Congress vs BJP Over Rahul Gandhi's "Muslim League Secular" Remark

The BJP has accused Rahul Gandhi of supporting an outfit that it alleges supported the partition and continues to bear militant ideas.

Congress vs BJP Over Rahul Gandhi's 'Muslim League Secular' Remark

Rahul Gandhi at a press interaction in the US.

New Delhi:

Congress leader Rahul Gandhi calling the Indian Union Muslim League (IUML), his party's ally in Kerala, as "completely secular", has teed off a fresh war of words with the ruling BJP.

The BJP has accused him of supporting an outfit that it alleges supported the partition and continues to bear militant ideas.

"Muslim League is a completely secular party, there is nothing non-secular about the Muslim League," Rahul Gandhi had said at a press interaction in Washington DC, on being asked about Congress's alliance with the outfit in Kerala.
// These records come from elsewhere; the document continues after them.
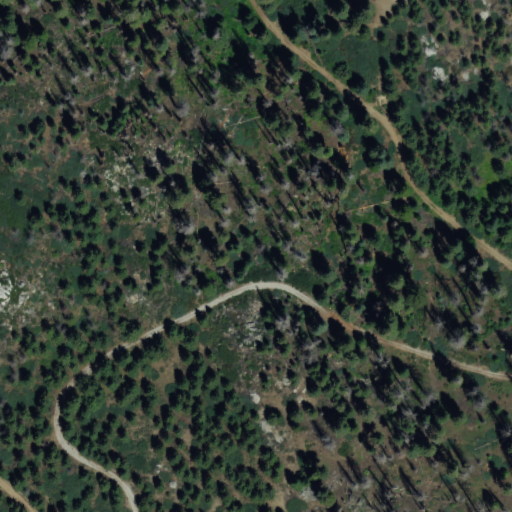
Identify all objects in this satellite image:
road: (11, 499)
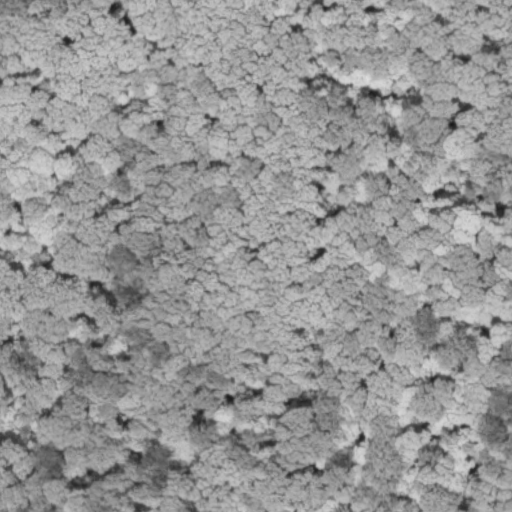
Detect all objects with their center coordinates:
road: (478, 31)
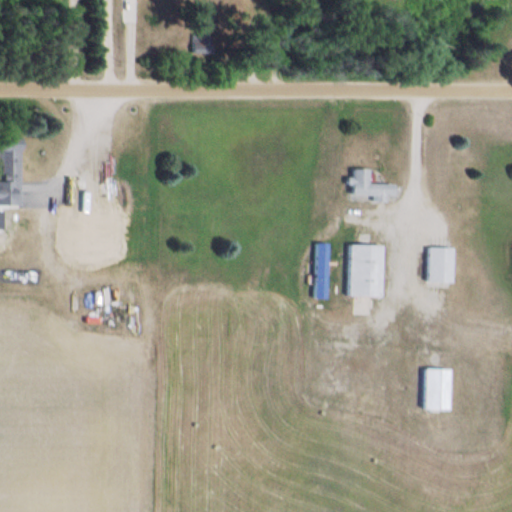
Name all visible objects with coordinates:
road: (70, 43)
road: (111, 44)
road: (255, 88)
road: (77, 150)
building: (9, 155)
building: (371, 188)
building: (6, 192)
building: (90, 213)
building: (440, 265)
building: (365, 271)
building: (437, 390)
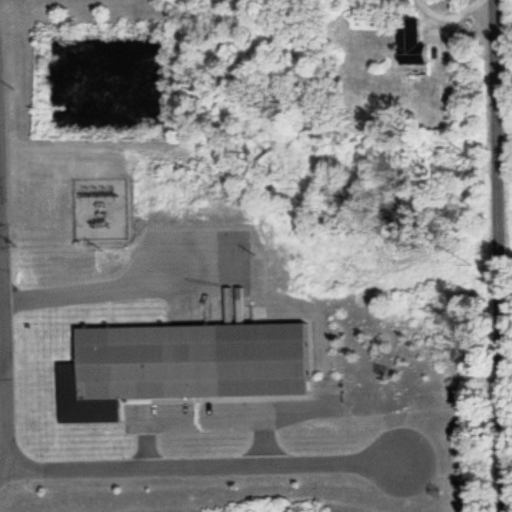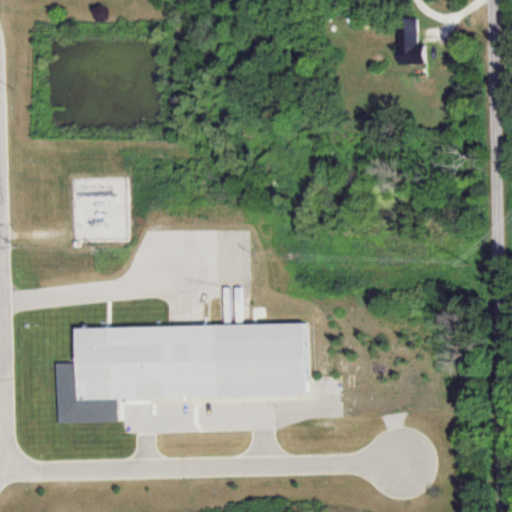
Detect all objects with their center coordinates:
building: (413, 47)
road: (495, 256)
road: (121, 287)
building: (183, 369)
road: (1, 373)
road: (2, 384)
road: (1, 468)
road: (202, 468)
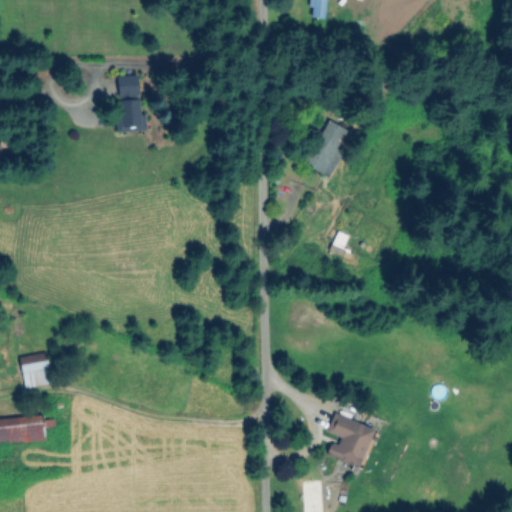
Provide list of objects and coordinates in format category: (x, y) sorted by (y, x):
building: (316, 8)
road: (46, 59)
building: (127, 103)
building: (324, 147)
road: (261, 256)
building: (33, 372)
road: (132, 410)
road: (311, 423)
building: (21, 428)
building: (348, 439)
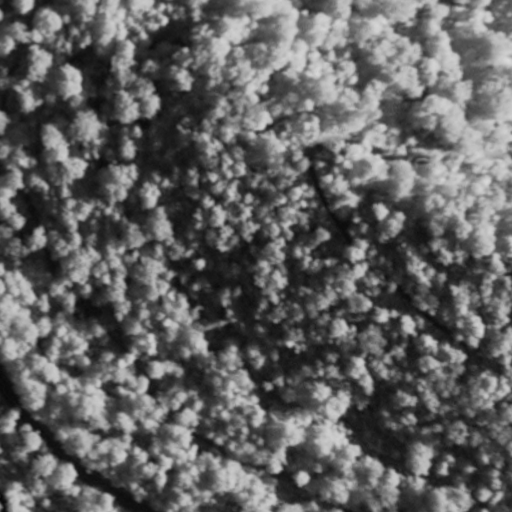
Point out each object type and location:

Until his disqualification in March, Rahul Gandhi was an MP from Wayanad in Kerala.

The IUML is an influential political force in the Malabar region of Kerala, particularly in Kozhikode and Malappuram that are adjacent to Wayanad.

Earlier, the BJP had raised questions about the support of the IUML to Rahul Gandhi in Wayanad constituency, and several BJP leaders, including UP Chief Minister Yogi Adityanath, likening the IUML's flag to that of Pakistan.
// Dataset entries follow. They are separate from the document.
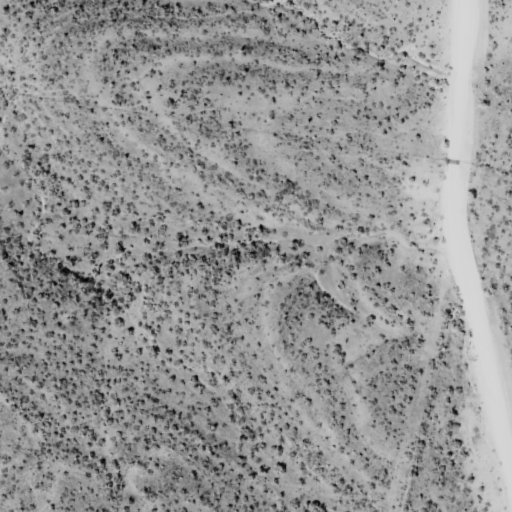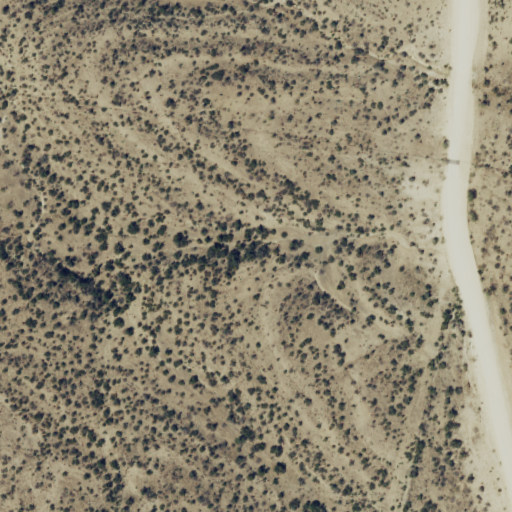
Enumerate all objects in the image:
road: (489, 208)
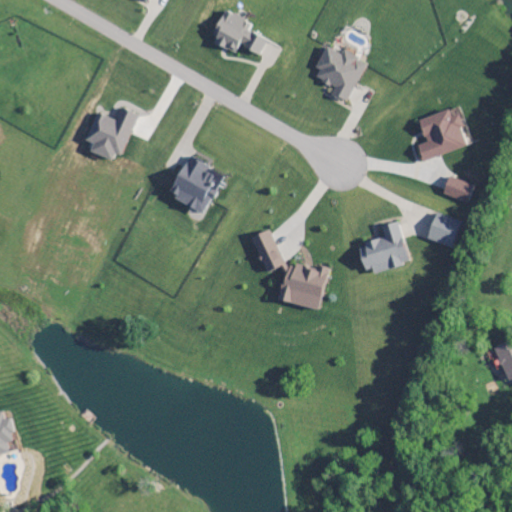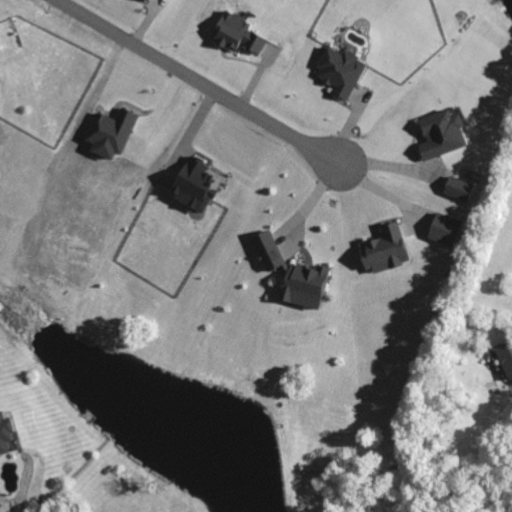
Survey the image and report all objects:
building: (144, 0)
building: (235, 36)
building: (339, 74)
road: (202, 81)
building: (109, 135)
building: (440, 136)
building: (194, 186)
building: (457, 191)
building: (443, 231)
building: (383, 252)
building: (290, 276)
building: (505, 360)
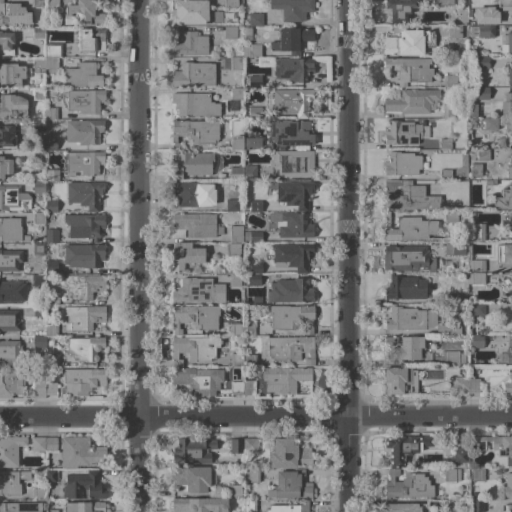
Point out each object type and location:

The party has four members MPs in the Lok Sabha, one in the Rajya Sabha and 15 members of the legislative assembly (MLAs) in the 140-member house of Kerala.
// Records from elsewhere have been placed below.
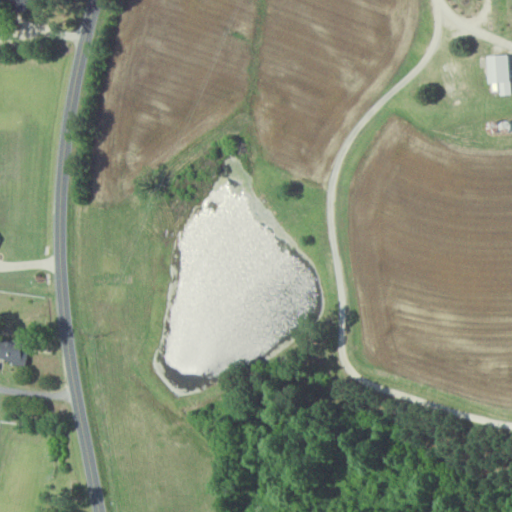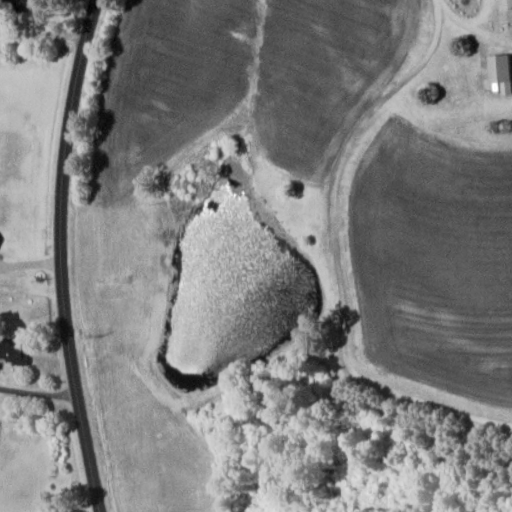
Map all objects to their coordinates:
building: (31, 4)
road: (472, 29)
building: (502, 72)
road: (337, 252)
road: (58, 255)
building: (15, 351)
building: (1, 361)
road: (37, 392)
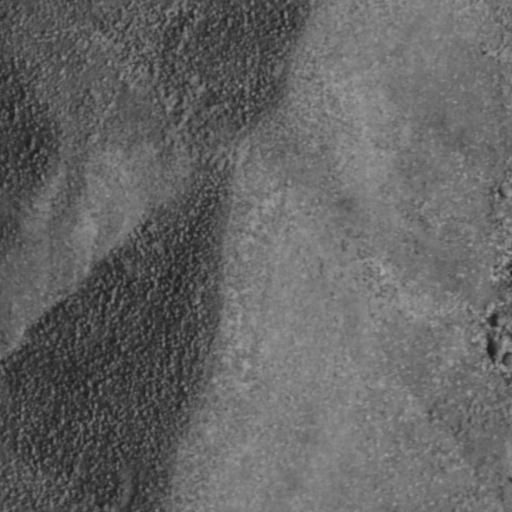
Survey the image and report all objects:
building: (511, 39)
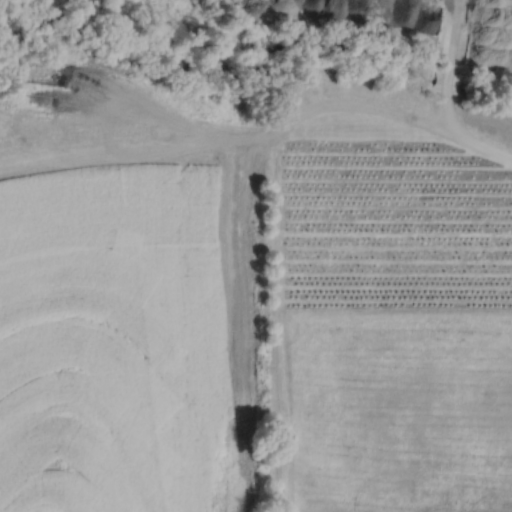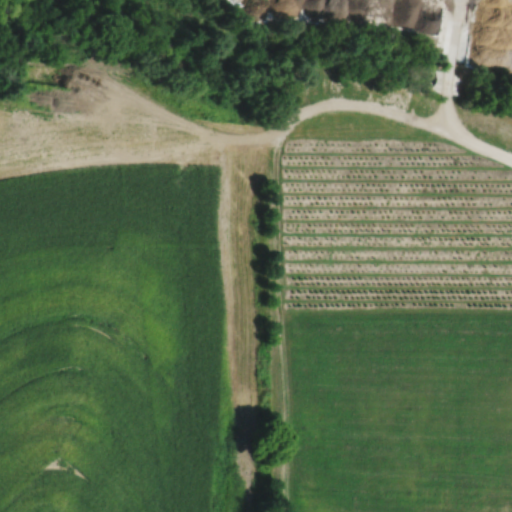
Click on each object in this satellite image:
crop: (130, 255)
BJP's IT cell head and West Bengal co-in charge Amit Malviya said, "Jinnah's Muslim League, the party responsible for India's partition, on religious lines, according to Rahul Gandhi is a 'secular' party. Rahul Gandhi, though poorly read, is simply being disingenuous and sinister here. It is also his compulsion to remain acceptable in Wayanad."

MoS for IT and Skill development Rajeev Chandrasekhar said Rahul Gandhi was living in an "alternate reality" and wants to drag others into by calling the IUML secular.

Congress leader Pavan Khera responded by saying it was the Jan Sangh that had an alliance with the Muslim League, and that only the ignorant would link IUML to Jinnah's Muslim League.

Soon after Partition, the All India Muslim League, which had led the movement for Pakistan, was disbanded. In India, the IUML came up after its founder Muhammad Ismail led the breakaway faction which emerged from the All India Muslim League (AIML) in 1948.

Muhammad Ismail, who was also called the Qaid-e-Millat (leader of the nation) remained a Rajya Sabha MP from 1952 to 1958. The party has managed to have a presence in Tamil Nadu but continues to be strong in Kerala.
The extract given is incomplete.